This repo trains and tests lightweight CNNs for lane detection on three driving datasets: CULane, TuSimple, and BDD100K. It also includes a full TensorFlow reimplementation of the earlier SCNN architecture, mostly for comparison purposes.

The interesting bit

The trick is “self attention distillation” (SAD): the network learns to mimic its own attention maps from deeper layers, squeezing knowledge into a smaller model without a separate teacher.
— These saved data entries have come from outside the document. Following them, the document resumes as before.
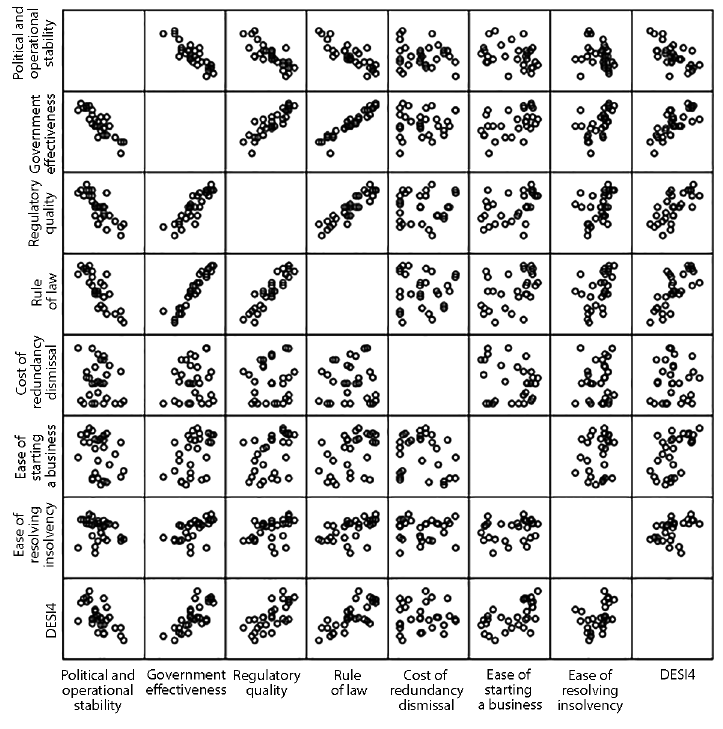
Figure A2. The bivariate links between DESI4 and Institutions sub-pillars of GII and the bivariate links between the Institutions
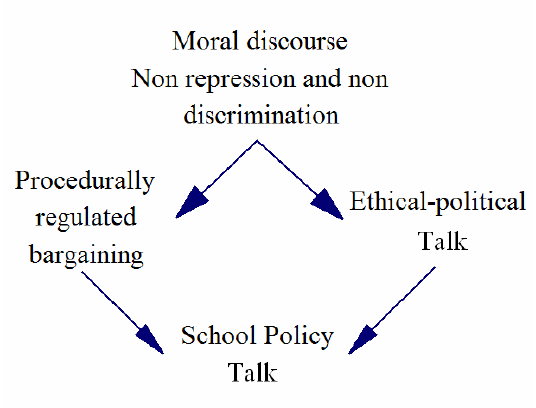
Figure 2 : Gutmann’s model of deciding curriculum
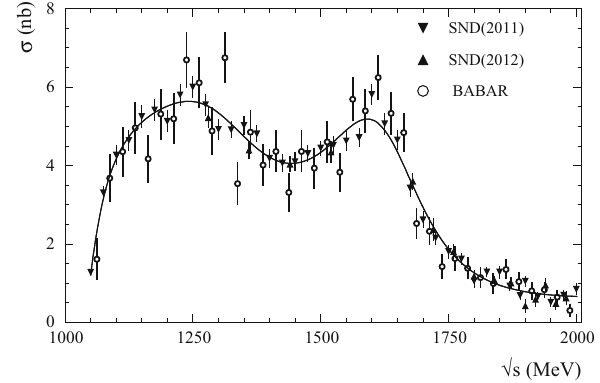
Fig. 4 The Born cross section for the process e + e − → π + π − π 0 measured in this work for 2011 and 2012 scans, in comparison with the results of the BABAR experiment [8]. The curve represents the result of the fit to the SND data with a sum of contributions from the resonances ω( 782 ) , φ( 1020 ) , ω( 1420 ) , and ω( 1650 )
The result is an ENet-based detector with 0.98M parameters that beats SCNN’s 20.72M-parameter model on accuracy while running in 13.4ms vs. 133.5ms on CULane.

Key highlights

  • ENet-Label-Torch: 72.0 F1 on CULane, 96.64% accuracy on TuSimple, 36.56% on BDD100K — all edging out SCNN
  • ERFNet-CULane-PyTorch pushes further to 73.1 F1 and 10.2ms runtime
  • Multi-GPU training supported via simple config changes
  • Also includes SCNN-TensorFlow implementation (VGG-16 based) with pre-trained weights available

Caveats

  • Several pre-trained models marked “coming soon!” in the README, including TuSimple and BDD100K ENet variants
  • SCNN-TensorFlow results for TuSimple and BDD100K still listed as untested (empty cells in performance tables)
  • TensorFlow 1.3.0 and Python 3.5 in install instructions date the codebase to 2017-era tooling
  • Image preprocessing gotchas: must swap RGB→BGR and reorder VGG-MEAN values for the pre-trained model

Verdict

Worth a look if you’re building lane detection for resource-constrained systems or need a solid baseline on CULane. Skip if you want a modern, maintained framework — this is research code with 2019-era dependencies and some missing artifacts.